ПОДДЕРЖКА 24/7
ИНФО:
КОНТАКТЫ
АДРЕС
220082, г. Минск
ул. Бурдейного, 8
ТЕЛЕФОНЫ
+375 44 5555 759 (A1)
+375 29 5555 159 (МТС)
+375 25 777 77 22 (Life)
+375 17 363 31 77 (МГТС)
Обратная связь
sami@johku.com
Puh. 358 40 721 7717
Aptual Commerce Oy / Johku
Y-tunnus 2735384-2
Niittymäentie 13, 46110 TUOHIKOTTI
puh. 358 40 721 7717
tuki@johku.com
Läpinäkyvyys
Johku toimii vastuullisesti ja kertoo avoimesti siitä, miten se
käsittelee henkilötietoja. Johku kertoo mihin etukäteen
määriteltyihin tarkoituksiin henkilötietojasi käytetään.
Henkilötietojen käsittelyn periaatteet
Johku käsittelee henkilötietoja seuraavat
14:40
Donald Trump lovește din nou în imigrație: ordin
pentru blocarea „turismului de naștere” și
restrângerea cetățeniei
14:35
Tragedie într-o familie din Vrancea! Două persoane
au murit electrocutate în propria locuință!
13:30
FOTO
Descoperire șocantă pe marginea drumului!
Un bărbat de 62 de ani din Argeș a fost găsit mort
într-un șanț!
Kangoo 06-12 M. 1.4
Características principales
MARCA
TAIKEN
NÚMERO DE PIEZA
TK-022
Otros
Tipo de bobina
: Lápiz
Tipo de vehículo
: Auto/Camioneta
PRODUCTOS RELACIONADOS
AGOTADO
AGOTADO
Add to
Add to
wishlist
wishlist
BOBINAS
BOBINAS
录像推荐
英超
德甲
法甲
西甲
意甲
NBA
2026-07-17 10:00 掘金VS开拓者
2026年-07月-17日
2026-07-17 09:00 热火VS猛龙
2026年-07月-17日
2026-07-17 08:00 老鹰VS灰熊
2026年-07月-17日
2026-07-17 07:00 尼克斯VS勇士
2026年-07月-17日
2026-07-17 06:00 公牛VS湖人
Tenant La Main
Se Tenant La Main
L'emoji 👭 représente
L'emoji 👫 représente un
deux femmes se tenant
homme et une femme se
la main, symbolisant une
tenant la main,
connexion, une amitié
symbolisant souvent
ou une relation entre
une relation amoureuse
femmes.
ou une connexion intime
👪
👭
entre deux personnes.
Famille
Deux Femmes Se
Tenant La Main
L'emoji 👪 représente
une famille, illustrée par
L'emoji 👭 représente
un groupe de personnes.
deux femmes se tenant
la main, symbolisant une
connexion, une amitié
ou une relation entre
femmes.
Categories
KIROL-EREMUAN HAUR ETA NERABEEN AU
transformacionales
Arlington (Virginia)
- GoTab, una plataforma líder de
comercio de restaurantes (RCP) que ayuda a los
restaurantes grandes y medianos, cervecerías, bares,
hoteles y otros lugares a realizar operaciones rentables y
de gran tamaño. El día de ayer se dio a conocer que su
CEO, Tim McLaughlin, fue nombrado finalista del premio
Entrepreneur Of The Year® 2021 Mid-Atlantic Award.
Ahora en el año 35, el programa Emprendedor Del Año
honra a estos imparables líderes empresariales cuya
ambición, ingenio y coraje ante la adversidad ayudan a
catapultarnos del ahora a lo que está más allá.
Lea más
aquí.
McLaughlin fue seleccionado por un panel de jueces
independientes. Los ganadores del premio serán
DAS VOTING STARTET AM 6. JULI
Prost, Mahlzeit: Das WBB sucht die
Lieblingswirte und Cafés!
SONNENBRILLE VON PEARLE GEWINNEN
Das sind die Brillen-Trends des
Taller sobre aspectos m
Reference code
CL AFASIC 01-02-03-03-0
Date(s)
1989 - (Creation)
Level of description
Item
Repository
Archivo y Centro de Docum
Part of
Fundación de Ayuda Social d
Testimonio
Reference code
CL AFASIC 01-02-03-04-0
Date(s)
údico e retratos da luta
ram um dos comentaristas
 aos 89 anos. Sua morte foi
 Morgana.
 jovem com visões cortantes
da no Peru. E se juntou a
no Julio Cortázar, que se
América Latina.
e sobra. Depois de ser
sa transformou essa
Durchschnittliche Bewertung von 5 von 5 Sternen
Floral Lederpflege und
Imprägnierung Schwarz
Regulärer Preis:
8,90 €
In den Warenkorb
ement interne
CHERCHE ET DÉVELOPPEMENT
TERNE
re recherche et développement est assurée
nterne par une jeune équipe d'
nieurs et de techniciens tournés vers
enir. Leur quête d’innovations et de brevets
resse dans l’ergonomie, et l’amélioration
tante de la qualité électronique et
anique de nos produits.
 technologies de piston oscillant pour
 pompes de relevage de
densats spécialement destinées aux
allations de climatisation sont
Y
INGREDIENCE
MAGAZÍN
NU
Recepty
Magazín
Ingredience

Task description: Please repeat the text of all the records above, substituting "DISPONIBLE" for "AGOTADO" everywhere it appears and changing nothing else.

Completed task:
ПОДДЕРЖКА 24/7
ИНФО:
КОНТАКТЫ
АДРЕС
220082, г. Минск
ул. Бурдейного, 8
ТЕЛЕФОНЫ
+375 44 5555 759 (A1)
+375 29 5555 159 (МТС)
+375 25 777 77 22 (Life)
+375 17 363 31 77 (МГТС)
Обратная связь
sami@johku.com
Puh. 358 40 721 7717
Aptual Commerce Oy / Johku
Y-tunnus 2735384-2
Niittymäentie 13, 46110 TUOHIKOTTI
puh. 358 40 721 7717
tuki@johku.com
Läpinäkyvyys
Johku toimii vastuullisesti ja kertoo avoimesti siitä, miten se
käsittelee henkilötietoja. Johku kertoo mihin etukäteen
määriteltyihin tarkoituksiin henkilötietojasi käytetään.
Henkilötietojen käsittelyn periaatteet
Johku käsittelee henkilötietoja seuraavat
14:40
Donald Trump lovește din nou în imigrație: ordin
pentru blocarea „turismului de naștere” și
restrângerea cetățeniei
14:35
Tragedie într-o familie din Vrancea! Două persoane
au murit electrocutate în propria locuință!
13:30
FOTO
Descoperire șocantă pe marginea drumului!
Un bărbat de 62 de ani din Argeș a fost găsit mort
într-un șanț!
Kangoo 06-12 M. 1.4
Características principales
MARCA
TAIKEN
NÚMERO DE PIEZA
TK-022
Otros
Tipo de bobina
: Lápiz
Tipo de vehículo
: Auto/Camioneta
PRODUCTOS RELACIONADOS
DISPONIBLE
DISPONIBLE
Add to
Add to
wishlist
wishlist
BOBINAS
BOBINAS
录像推荐
英超
德甲
法甲
西甲
意甲
NBA
2026-07-17 10:00 掘金VS开拓者
2026年-07月-17日
2026-07-17 09:00 热火VS猛龙
2026年-07月-17日
2026-07-17 08:00 老鹰VS灰熊
2026年-07月-17日
2026-07-17 07:00 尼克斯VS勇士
2026年-07月-17日
2026-07-17 06:00 公牛VS湖人
Tenant La Main
Se Tenant La Main
L'emoji 👭 représente
L'emoji 👫 représente un
deux femmes se tenant
homme et une femme se
la main, symbolisant une
tenant la main,
connexion, une amitié
symbolisant souvent
ou une relation entre
une relation amoureuse
femmes.
ou une connexion intime
👪
👭
entre deux personnes.
Famille
Deux Femmes Se
Tenant La Main
L'emoji 👪 représente
une famille, illustrée par
L'emoji 👭 représente
un groupe de personnes.
deux femmes se tenant
la main, symbolisant une
connexion, une amitié
ou une relation entre
femmes.
Categories
KIROL-EREMUAN HAUR ETA NERABEEN AU
transformacionales
Arlington (Virginia)
- GoTab, una plataforma líder de
comercio de restaurantes (RCP) que ayuda a los
restaurantes grandes y medianos, cervecerías, bares,
hoteles y otros lugares a realizar operaciones rentables y
de gran tamaño. El día de ayer se dio a conocer que su
CEO, Tim McLaughlin, fue nombrado finalista del premio
Entrepreneur Of The Year® 2021 Mid-Atlantic Award.
Ahora en el año 35, el programa Emprendedor Del Año
honra a estos imparables líderes empresariales cuya
ambición, ingenio y coraje ante la adversidad ayudan a
catapultarnos del ahora a lo que está más allá.
Lea más
aquí.
McLaughlin fue seleccionado por un panel de jueces
independientes. Los ganadores del premio serán
DAS VOTING STARTET AM 6. JULI
Prost, Mahlzeit: Das WBB sucht die
Lieblingswirte und Cafés!
SONNENBRILLE VON PEARLE GEWINNEN
Das sind die Brillen-Trends des
Taller sobre aspectos m
Reference code
CL AFASIC 01-02-03-03-0
Date(s)
1989 - (Creation)
Level of description
Item
Repository
Archivo y Centro de Docum
Part of
Fundación de Ayuda Social d
Testimonio
Reference code
CL AFASIC 01-02-03-04-0
Date(s)
údico e retratos da luta
ram um dos comentaristas
 aos 89 anos. Sua morte foi
 Morgana.
 jovem com visões cortantes
da no Peru. E se juntou a
no Julio Cortázar, que se
América Latina.
e sobra. Depois de ser
sa transformou essa
Durchschnittliche Bewertung von 5 von 5 Sternen
Floral Lederpflege und
Imprägnierung Schwarz
Regulärer Preis:
8,90 €
In den Warenkorb
ement interne
CHERCHE ET DÉVELOPPEMENT
TERNE
re recherche et développement est assurée
nterne par une jeune équipe d'
nieurs et de techniciens tournés vers
enir. Leur quête d’innovations et de brevets
resse dans l’ergonomie, et l’amélioration
tante de la qualité électronique et
anique de nos produits.
 technologies de piston oscillant pour
 pompes de relevage de
densats spécialement destinées aux
allations de climatisation sont
Y
INGREDIENCE
MAGAZÍN
NU
Recepty
Magazín
Ingredience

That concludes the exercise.